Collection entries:
-- Opening Marker --

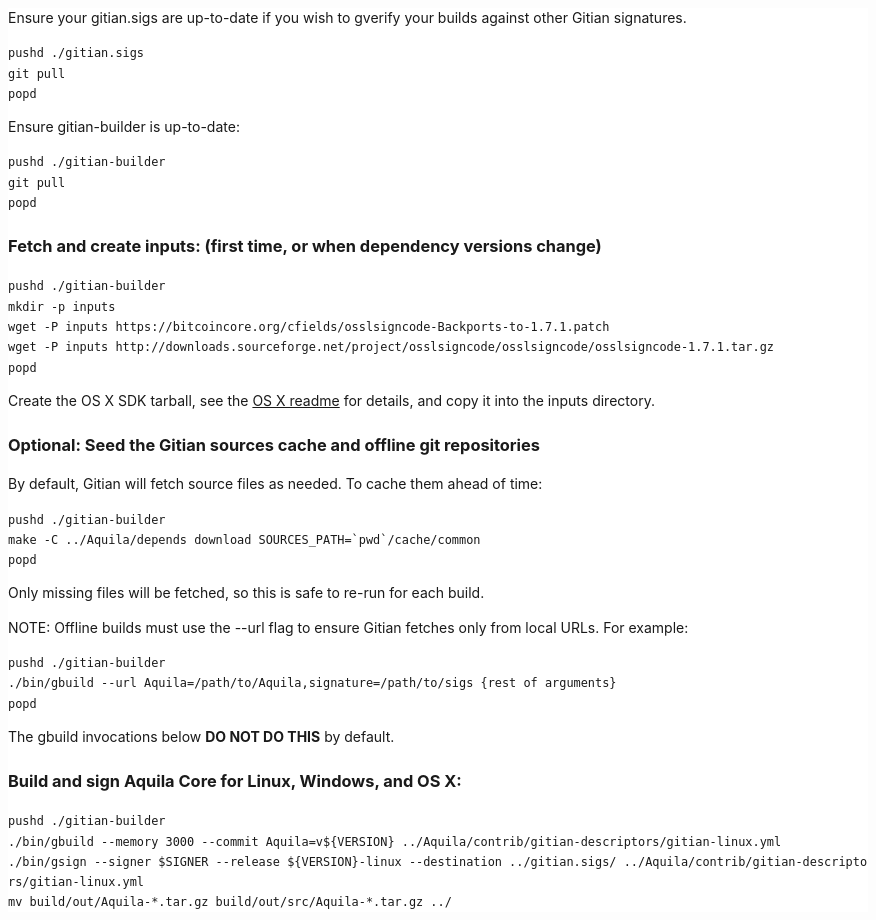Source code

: Ensure your gitian.sigs are up-to-date if you wish to gverify your builds against other Gitian signatures.

    pushd ./gitian.sigs
    git pull
    popd

Ensure gitian-builder is up-to-date:

    pushd ./gitian-builder
    git pull
    popd

### Fetch and create inputs: (first time, or when dependency versions change)

    pushd ./gitian-builder
    mkdir -p inputs
    wget -P inputs https://bitcoincore.org/cfields/osslsigncode-Backports-to-1.7.1.patch
    wget -P inputs http://downloads.sourceforge.net/project/osslsigncode/osslsigncode/osslsigncode-1.7.1.tar.gz
    popd

Create the OS X SDK tarball, see the [OS X readme](README_osx.md) for details, and copy it into the inputs directory.

### Optional: Seed the Gitian sources cache and offline git repositories

By default, Gitian will fetch source files as needed. To cache them ahead of time:

    pushd ./gitian-builder
    make -C ../Aquila/depends download SOURCES_PATH=`pwd`/cache/common
    popd

Only missing files will be fetched, so this is safe to re-run for each build.

NOTE: Offline builds must use the --url flag to ensure Gitian fetches only from local URLs. For example:

    pushd ./gitian-builder
    ./bin/gbuild --url Aquila=/path/to/Aquila,signature=/path/to/sigs {rest of arguments}
    popd

The gbuild invocations below <b>DO NOT DO THIS</b> by default.

### Build and sign Aquila Core for Linux, Windows, and OS X:

    pushd ./gitian-builder
    ./bin/gbuild --memory 3000 --commit Aquila=v${VERSION} ../Aquila/contrib/gitian-descriptors/gitian-linux.yml
    ./bin/gsign --signer $SIGNER --release ${VERSION}-linux --destination ../gitian.sigs/ ../Aquila/contrib/gitian-descriptors/gitian-linux.yml
    mv build/out/Aquila-*.tar.gz build/out/src/Aquila-*.tar.gz ../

-- Closing Marker --

- Work instructions:
Pictures must not appear in the copy, and every record must be restated word for word.

- Response:
Source code

: Ensure your gitian.sigs are up-to-date if you wish to gverify your builds against other Gitian signatures.

    pushd ./gitian.sigs
    git pull
    popd

Ensure gitian-builder is up-to-date:

    pushd ./gitian-builder
    git pull
    popd

### Fetch and create inputs: (first time, or when dependency versions change)

    pushd ./gitian-builder
    mkdir -p inputs
    wget -P inputs https://bitcoincore.org/cfields/osslsigncode-Backports-to-1.7.1.patch
    wget -P inputs http://downloads.sourceforge.net/project/osslsigncode/osslsigncode/osslsigncode-1.7.1.tar.gz
    popd

Create the OS X SDK tarball, see the [OS X readme](README_osx.md) for details, and copy it into the inputs directory.

### Optional: Seed the Gitian sources cache and offline git repositories

By default, Gitian will fetch source files as needed. To cache them ahead of time:

    pushd ./gitian-builder
    make -C ../Aquila/depends download SOURCES_PATH=`pwd`/cache/common
    popd

Only missing files will be fetched, so this is safe to re-run for each build.

NOTE: Offline builds must use the --url flag to ensure Gitian fetches only from local URLs. For example:

    pushd ./gitian-builder
    ./bin/gbuild --url Aquila=/path/to/Aquila,signature=/path/to/sigs {rest of arguments}
    popd

The gbuild invocations below <b>DO NOT DO THIS</b> by default.

### Build and sign Aquila Core for Linux, Windows, and OS X:

    pushd ./gitian-builder
    ./bin/gbuild --memory 3000 --commit Aquila=v${VERSION} ../Aquila/contrib/gitian-descriptors/gitian-linux.yml
    ./bin/gsign --signer $SIGNER --release ${VERSION}-linux --destination ../gitian.sigs/ ../Aquila/contrib/gitian-descriptors/gitian-linux.yml
    mv build/out/Aquila-*.tar.gz build/out/src/Aquila-*.tar.gz ../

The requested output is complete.